**PROVIDED RECORDS**
▽
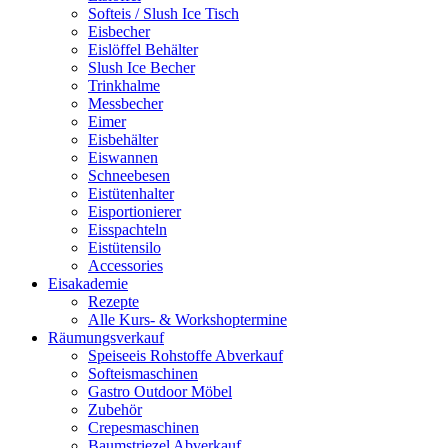
Softeis / Slush Ice Tisch
Eisbecher
Eislöffel Behälter
Slush Ice Becher
Trinkhalme
Messbecher
Eimer
Eisbehälter
Eiswannen
Schneebesen
Eistütenhalter
Eisportionierer
Eisspachteln
Eistütensilo
Accessories
Eisakademie
Rezepte
Alle Kurs- & Workshoptermine
Räumungsverkauf
Speiseeis Rohstoffe Abverkauf
Softeismaschinen
Gastro Outdoor Möbel
Zubehör
Crepesmaschinen
Baumstriezel Abverkauf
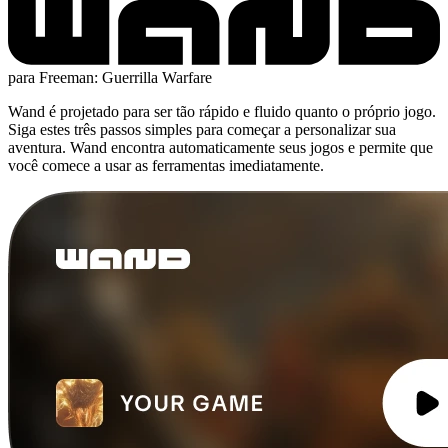
para Freeman: Guerrilla Warfare
Wand é projetado para ser tão rápido e fluido quanto o próprio jogo.
Siga estes três passos simples para começar a personalizar sua
aventura. Wand encontra automaticamente seus jogos e permite que
você comece a usar as ferramentas imediatamente.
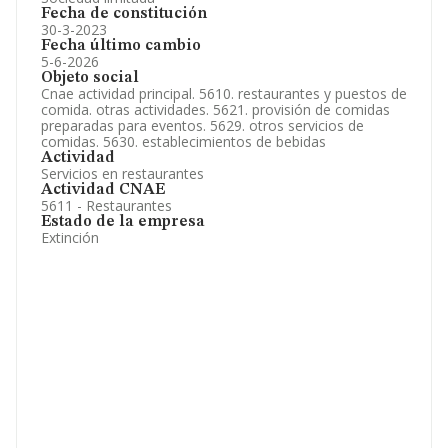
Fecha de constitución
30-3-2023
Fecha último cambio
5-6-2026
Objeto social
Cnae actividad principal. 5610. restaurantes y puestos de
comida. otras actividades. 5621. provisión de comidas
preparadas para eventos. 5629. otros servicios de
comidas. 5630. establecimientos de bebidas
Actividad
Servicios en restaurantes
Actividad CNAE
5611 - Restaurantes
Estado de la empresa
Extinción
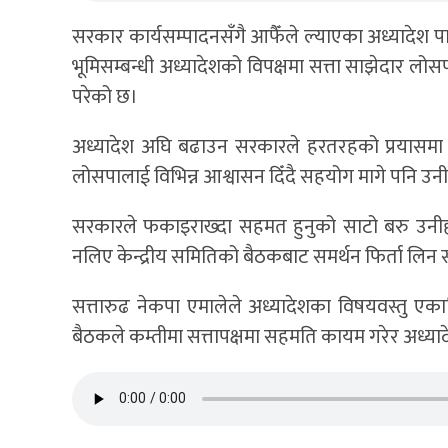
सरकार कार्यसम्पादनसँगै आफैँले ल्याएका अध्यादेश प
भूमिसम्बन्धी अध्यादेशको विपक्षमा सत्ता साझेदार 
परेको छ।
अध्यादेश अघि बढाउन सरकारले हरतरहको प्रयासमा गर
लोसपालाई विभिन्न आश्वासन दिँदै सहयोग मागे पनि उनी
सरकारले फकाइराख्दा सहमत हुनुको साटो बरु उनीह
नलिए केन्द्रीय समितिको बैठकबाट समर्थन फिर्ता लिन स
सत्तारुढ नेकपा एमालेले अध्यादेशका विषयवस्तु
बैठकले कम्तीमा सत्तापक्षमा सहमति कायम गरेर अध्या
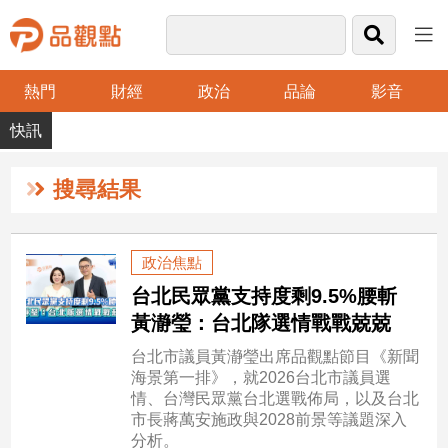
熱門
財經
政治
品論
影音
品
觀
點
財
搜尋結果
經
台
政治焦點
灣
台北民眾黨支持度剩9.5%腰斬
財
經
黃瀞瑩：台北隊選情戰戰兢兢
新
台北市議員黃瀞瑩出席品觀點節目《新聞
聞
海景第一排》，就2026台北市議員選
產
情、台灣民眾黨台北選戰佈局，以及台北
經/
市長蔣萬安施政與2028前景等議題深入
股
分析。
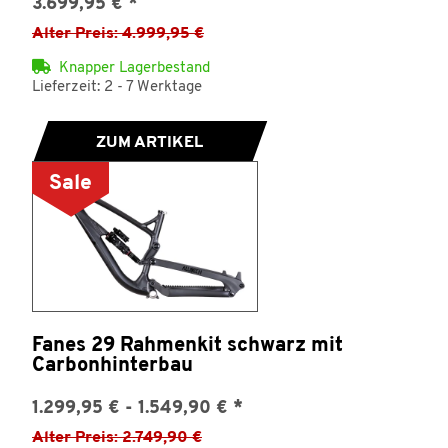
3.699,95 €
*
Alter Preis: 4.999,95 €
Knapper Lagerbestand
Lieferzeit: 2 - 7 Werktage
ZUM ARTIKEL
Sale
Fanes 29 Rahmenkit schwarz mit
Carbonhinterbau
1.299,95 € -
1.549,90 €
*
Alter Preis: 2.749,90 €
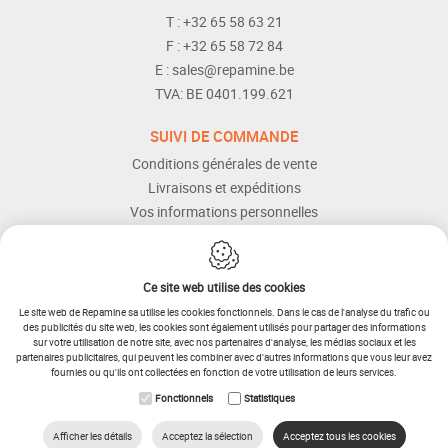
T :
+32 65 58 63 21
F :
+32 65 58 72 84
E :
sales@repamine.be
TVA:
BE 0401.199.621
SUIVI DE COMMANDE
Conditions générales de vente
Livraisons et expéditions
Vos informations personnelles
Modes de paiement
Services Après-vente
Aide et assistance
Ce site web utilise des cookies
Le site web de Repamine sa utilise les cookies fonctionnels. Dans le cas de l'analyse du trafic ou
des publicités du site web, les cookies sont également utilisés pour partager des informations
sur votre utilisation de notre site, avec nos partenaires d'analyse, les médias sociaux et les
partenaires publicitaires, qui peuvent les combiner avec d'autres informations que vous leur avez
fournies ou qu'ils ont collectées en fonction de votre utilisation de leurs services.
IDcreation 2025
Plan du site
Fonctionnels
Statistiques
RETOUR
Conditions générales
Procédure de retour
Cookie Policy
Privacy policy
Afficher les détails
Acceptez la sélection
Acceptez tous les cookies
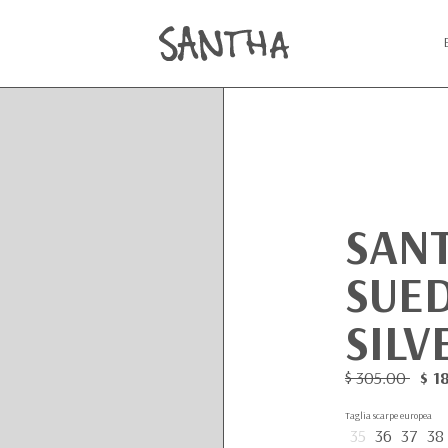
SAN
SUED
SILV
$ 305.00
$ 1
Taglia scarpe europea
35
36
37
38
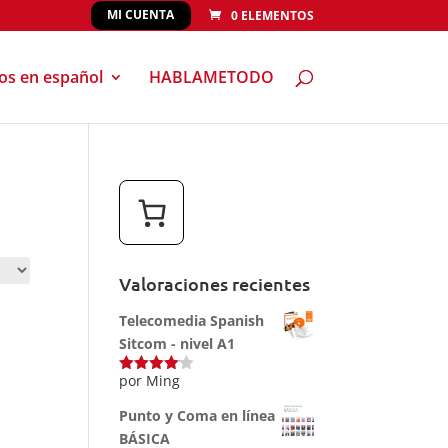
MI CUENTA
0 ELEMENTOS
eos en español
HABLAMETODO
Valoraciones recientes
Telecomedia Spanish
Sitcom - nivel A1
por Ming
Valorado
con
4
de
5
Punto y Coma en línea
BÁSICA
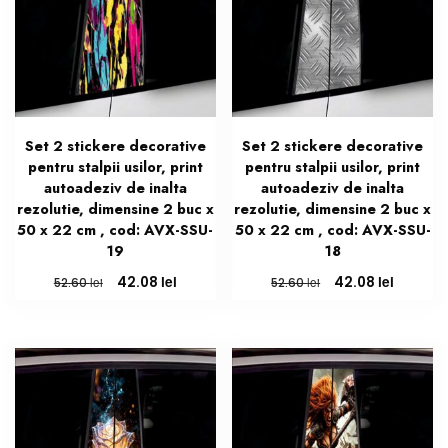
Set 2 stickere decorative
Set 2 stickere decorative
pentru stalpii usilor, print
pentru stalpii usilor, print
autoadeziv de inalta
autoadeziv de inalta
rezolutie, dimensine 2 buc x
rezolutie, dimensine 2 buc x
50 x 22 cm , cod: AVX-SSU-
50 x 22 cm , cod: AVX-SSU-
19
18
Prețul
Prețul
Prețul
Prețul
lei
lei
42.08
42.08
lei
lei
52.60
52.60
inițial
curent
inițial
curent
a
este:
a
este:
fost:
42.08 lei.
fost:
42.08 le
52.60 lei.
52.60 lei.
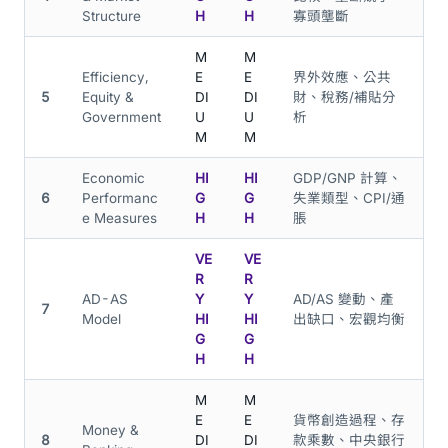
Structure
H
H
寡頭壟斷
M
M
Efficiency,
E
E
界外效應、公共
5
Equity &
DI
DI
財、稅務/補貼分
Government
U
U
析
M
M
Economic
HI
HI
GDP/GNP 計算、
6
Performanc
G
G
失業類型、CPI/通
e Measures
H
H
脹
VE
VE
R
R
AD-AS
Y
Y
AD/AS 變動、產
7
Model
HI
HI
出缺口、宏觀均衡
G
G
H
H
M
M
E
E
貨幣創造過程、存
Money &
8
DI
DI
款乘數、中央銀行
△
**GOAL OF THE EXERCISE**
Write the listing out a second time exactly, dropping all images.

**WRITTEN SOLUTION**
Softeis / Slush Ice Tisch
Eisbecher
Eislöffel Behälter
Slush Ice Becher
Trinkhalme
Messbecher
Eimer
Eisbehälter
Eiswannen
Schneebesen
Eistütenhalter
Eisportionierer
Eisspachteln
Eistütensilo
Accessories
Eisakademie
Rezepte
Alle Kurs- & Workshoptermine
Räumungsverkauf
Speiseeis Rohstoffe Abverkauf
Softeismaschinen
Gastro Outdoor Möbel
Zubehör
Crepesmaschinen
Baumstriezel Abverkauf
para Freeman: Guerrilla Warfare
Wand é projetado para ser tão rápido e fluido quanto o próprio jogo.
Siga estes três passos simples para começar a personalizar sua
aventura. Wand encontra automaticamente seus jogos e permite que
você comece a usar as ferramentas imediatamente.
Fecha de constitución
30-3-2023
Fecha último cambio
5-6-2026
Objeto social
Cnae actividad principal. 5610. restaurantes y puestos de
comida. otras actividades. 5621. provisión de comidas
preparadas para eventos. 5629. otros servicios de
comidas. 5630. establecimientos de bebidas
Actividad
Servicios en restaurantes
Actividad CNAE
5611 - Restaurantes
Estado de la empresa
Extinción
सरकार कार्यसम्पादनसँगै आफैँले ल्याएका अध्यादेश प
भूमिसम्बन्धी अध्यादेशको विपक्षमा सत्ता साझेदार 
परेको छ।
अध्यादेश अघि बढाउन सरकारले हरतरहको प्रयासमा गर
लोसपालाई विभिन्न आश्वासन दिँदै सहयोग मागे पनि उनी
सरकारले फकाइराख्दा सहमत हुनुको साटो बरु उनीह
नलिए केन्द्रीय समितिको बैठकबाट समर्थन फिर्ता लिन स
सत्तारुढ नेकपा एमालेले अध्यादेशका विषयवस्तु
बैठकले कम्तीमा सत्तापक्षमा सहमति कायम गरेर अध्या
熱門
財經
政治
品論
影音
品
觀
點
財
搜尋結果
經
台
政治焦點
灣
台北民眾黨支持度剩9.5%腰斬
財
經
黃瀞瑩：台北隊選情戰戰兢兢
新
台北市議員黃瀞瑩出席品觀點節目《新聞
聞
海景第一排》，就2026台北市議員選
產
情、台灣民眾黨台北選戰佈局，以及台北
經/
市長蔣萬安施政與2028前景等議題深入
股
分析。
3.699,95 €
*
Alter Preis: 4.999,95 €
Knapper Lagerbestand
Lieferzeit: 2 - 7 Werktage
ZUM ARTIKEL
Sale
Fanes 29 Rahmenkit schwarz mit
Carbonhinterbau
1.299,95 € -
1.549,90 €
*
Alter Preis: 2.749,90 €
T :
+32 65 58 63 21
F :
+32 65 58 72 84
E :
sales@repamine.be
TVA:
BE 0401.199.621
SUIVI DE COMMANDE
Conditions générales de vente
Livraisons et expéditions
Vos informations personnelles
Modes de paiement
Services Après-vente
Aide et assistance
Ce site web utilise des cookies
Le site web de Repamine sa utilise les cookies fonctionnels. Dans le cas de l'analyse du trafic ou
des publicités du site web, les cookies sont également utilisés pour partager des informations
sur votre utilisation de notre site, avec nos partenaires d'analyse, les médias sociaux et les
partenaires publicitaires, qui peuvent les combiner avec d'autres informations que vous leur avez
fournies ou qu'ils ont collectées en fonction de votre utilisation de leurs services.
IDcreation 2025
Plan du site
Fonctionnels
Statistiques
RETOUR
Conditions générales
Procédure de retour
Cookie Policy
Privacy policy
Afficher les détails
Acceptez la sélection
Acceptez tous les cookies
SAN
SUED
SILV
$ 305.00
$ 1
Taglia scarpe europea
35
36
37
38
MI CUENTA
0 ELEMENTOS
eos en español
HABLAMETODO
Valoraciones recientes
Telecomedia Spanish
Sitcom - nivel A1
por Ming
Valorado
con
4
de
5
Punto y Coma en línea
BÁSICA
Set 2 stickere decorative
Set 2 stickere decorative
pentru stalpii usilor, print
pentru stalpii usilor, print
autoadeziv de inalta
autoadeziv de inalta
rezolutie, dimensine 2 buc x
rezolutie, dimensine 2 buc x
50 x 22 cm , cod: AVX-SSU-
50 x 22 cm , cod: AVX-SSU-
19
18
Prețul
Prețul
Prețul
Prețul
lei
lei
42.08
42.08
lei
lei
52.60
52.60
inițial
curent
inițial
curent
a
este:
a
este:
fost:
42.08 lei.
fost:
42.08 le
52.60 lei.
52.60 lei.
Structure
H
H
寡頭壟斷
M
M
Efficiency,
E
E
界外效應、公共
5
Equity &
DI
DI
財、稅務/補貼分
Government
U
U
析
M
M
Economic
HI
HI
GDP/GNP 計算、
6
Performanc
G
G
失業類型、CPI/通
e Measures
H
H
脹
VE
VE
R
R
AD-AS
Y
Y
AD/AS 變動、產
7
Model
HI
HI
出缺口、宏觀均衡
G
G
H
H
M
M
E
E
貨幣創造過程、存
Money &
8
DI
DI
款乘數、中央銀行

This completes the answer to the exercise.